On the occasion of the reopening of WMF’s French office, in Paris – UNESCO is announcing the launch of a new partnership with WMF aimed to draw up an inventory of Jewish cultural heritage around the world. This project will involve the organization of international expert missions charged with mapping and assessing the condition of Jewish heritage sites and formulating recommendations to improve their preservation and management.
UNESCO and World Monuments Fund will also design an international travelling exhibition devoted to Jewish heritage sites inscribed on the World Heritage List. The show will highlight the contribution of Jewish culture to modern architecture and urban planning, as well as to the intellectual, social, and cultural evolution of societies worldwide. The launch will take place in early 2025.
A Long-Standing Partnership with UNESCO
World Monuments Fund is a long-standing partner of UNESCO. I am delighted that it has reopened an office in Paris, where our own organization has its headquarters, and that we are launching this new project for the protection of Jewish cultural heritage—in the broadest sense of the term. The purpose of the initiative is to index cultural sites as well as sites of memory and Jewish documentary and linguistic heritage, in all its extraordinary diversity.
Audrey Azoulay, UNESCO Director-General
We are delighted that the opening of a new office in France, which coincides with the celebration of Rosh Hashanah, will strengthen our cooperation with UNESCO to safeguard exceptional sites. This new partnership will enable us to multiply the impact of our Jewish Heritage Program so that Jewish heritage is better recognized and protected throughout the world. WMF projects tell the story of humanity through historic places, and Jewish heritage, in all its diversity, is an essential part of our collective memory.
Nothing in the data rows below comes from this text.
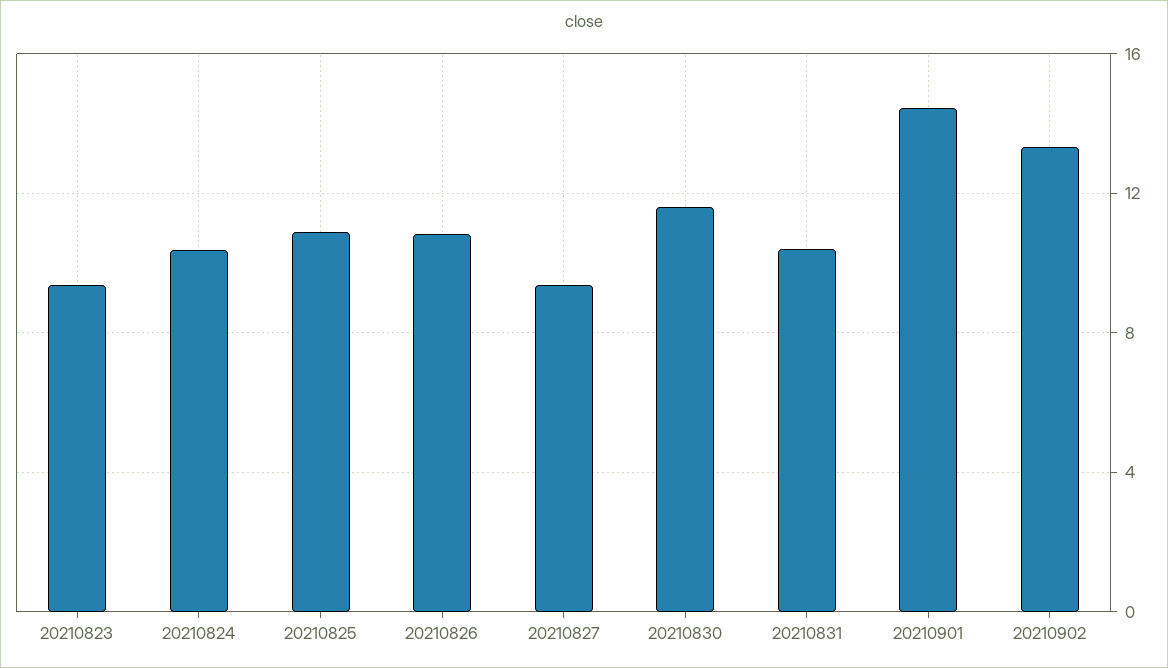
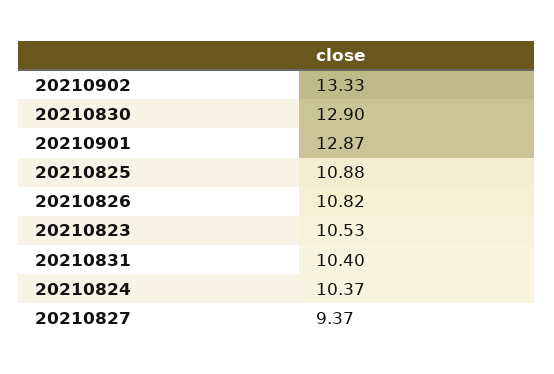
  {
-   "20210823": 9.5,
+   "20210823": 10.53,
    "20210824": 10.37,
    "20210825": 10.88,
    "20210826": 10.82,
    "20210827": 9.37,
-   "20210830": 11.5,
+   "20210830": 12.9,
    "20210831": 10.4,
-   "20210901": 14.5,
+   "20210901": 12.87,
    "20210902": 13.33
  }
Bénédicte de Montlaur, President and CEO of World Monuments Fund
Numerous Jewish Sites Protected by UNESCO
As part of the World Heritage Convention, UNESCO protects numerous sites linked to Jewish culture and traditions, including the Jewish quarters of Budapest, Hungary; Odesa, Ukraine; and Prague, Czech Republic. It also protects the historic synagogues of Delos, Greece, and the ShUM sites of Speyer, Worms, and Mainz in Germany.
Created in 1965, World Monuments Fund quickly became a leading partner of UNESCO. The two organizations have carried out emblematic restoration projects in the city of Venice, Italy; the Mahadev temple complex in Nepal; the Citadelle Laferrière in Haiti; and the rock-hewn churches of Lalibela, Ethiopia.
Since 1988, the Jewish Heritage Program (JHP) at World Monuments Fund has contributed to the conservation and protection of almost 60 sites in 28 countries. In its early days, the JHP was mainly devoted to the restoration of Ashkenazi synagogues in Central and Eastern Europe in the aftermath of the dissolution of the USSR. The Program’s scope has gradually expanded, implementing projects in Brazil, China, Morocco, and India, ranging from the documentation of traditional houses in Uzbekistan to the preservation of oral histories in the Sephardic community of Cape Verde.
This partnership with UNESCO enables the launch of new initiatives in Eastern Europe, particularly in Ukraine. It will also enable the improvement of inventories and protection of Jewish heritage in Central Asia, Latin America, the Caribbean, and the Arab world.